“Not a ban, I swear”
Chinese rare earth exports, by tonnage, fell ~31% MoM in September, as Beijing’s tightening export regime began squeezing downstream supply chains.
Into that vacuum steps Canberra.
Australia pitched its vast resource holdings as the democratic world’s rare-earth insurance policy.
- The Aussies told the Americans that they hold deposits of 43 of the 55 minerals Washington designates as “critical.”
- Fact check, true. Australia is like “a periodic table that lights up like a Christmas tree.”🎄 Mining is ~15% of Australian GDP, vs. 1.3% in the U.S.
Australia’s pitch worked.
Last week, President Trump and Australia PM Anthony Albanese inked a $8.5B critical minerals pipeline pact.
- The deal commits ≥$1B from each partner over six months to jumpstart a priority project pipeline spanning mining, refining, and processing.

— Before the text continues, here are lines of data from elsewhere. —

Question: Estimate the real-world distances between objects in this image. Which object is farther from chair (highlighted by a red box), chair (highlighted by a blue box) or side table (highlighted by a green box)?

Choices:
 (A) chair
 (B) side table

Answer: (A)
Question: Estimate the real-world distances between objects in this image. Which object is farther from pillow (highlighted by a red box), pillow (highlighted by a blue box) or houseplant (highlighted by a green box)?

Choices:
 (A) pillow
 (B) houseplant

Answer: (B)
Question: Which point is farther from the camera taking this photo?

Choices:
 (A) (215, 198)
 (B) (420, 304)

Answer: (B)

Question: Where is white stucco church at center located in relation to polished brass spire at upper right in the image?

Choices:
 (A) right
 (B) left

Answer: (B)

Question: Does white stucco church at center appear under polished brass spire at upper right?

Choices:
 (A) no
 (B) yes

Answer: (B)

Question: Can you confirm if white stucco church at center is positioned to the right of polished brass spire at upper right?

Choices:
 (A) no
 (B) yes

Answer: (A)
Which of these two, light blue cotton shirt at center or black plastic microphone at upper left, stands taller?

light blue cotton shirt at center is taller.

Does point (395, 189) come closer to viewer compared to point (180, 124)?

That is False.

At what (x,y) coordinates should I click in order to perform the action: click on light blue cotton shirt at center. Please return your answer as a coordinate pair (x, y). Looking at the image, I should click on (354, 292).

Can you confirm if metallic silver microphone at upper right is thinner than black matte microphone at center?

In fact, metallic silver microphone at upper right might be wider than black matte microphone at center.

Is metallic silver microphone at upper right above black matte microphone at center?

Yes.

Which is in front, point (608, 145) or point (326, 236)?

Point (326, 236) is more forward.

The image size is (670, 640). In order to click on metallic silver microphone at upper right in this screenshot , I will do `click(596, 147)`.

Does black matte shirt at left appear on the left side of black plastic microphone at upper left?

- Offtake agreements and strategic stockpiling mechanisms are included in the partnership, to buy down commercial risk for projects in both nations.
China’s response
Beijing expressed immediate displeasure, with state-run mouthpieces media blasting the deal as “strategic containment dressed as supply chain security,” framing it as another attempt to encircle China economically. (As a reminder, China still controls ~90% of refined rare earths, 70% of lithium, and 88% of cobalt globally.)
Now all eyes are on Australia.
The stable, resource-rich mining powerhouse is already scaling refining infrastructure that matches China in technical capability if not yet in volume. Australia’s transformation from raw-ore exporter to processing hub is a structural shift years in the making, which now has serious geopolitical momentum at its back.
Meanwhile, in Europe…
As the EU prepares its own “trade options” to counter China’s, Beijing is reportedly forcing German firms to hand over sensitive supply chain information in exchange for REE export licenses.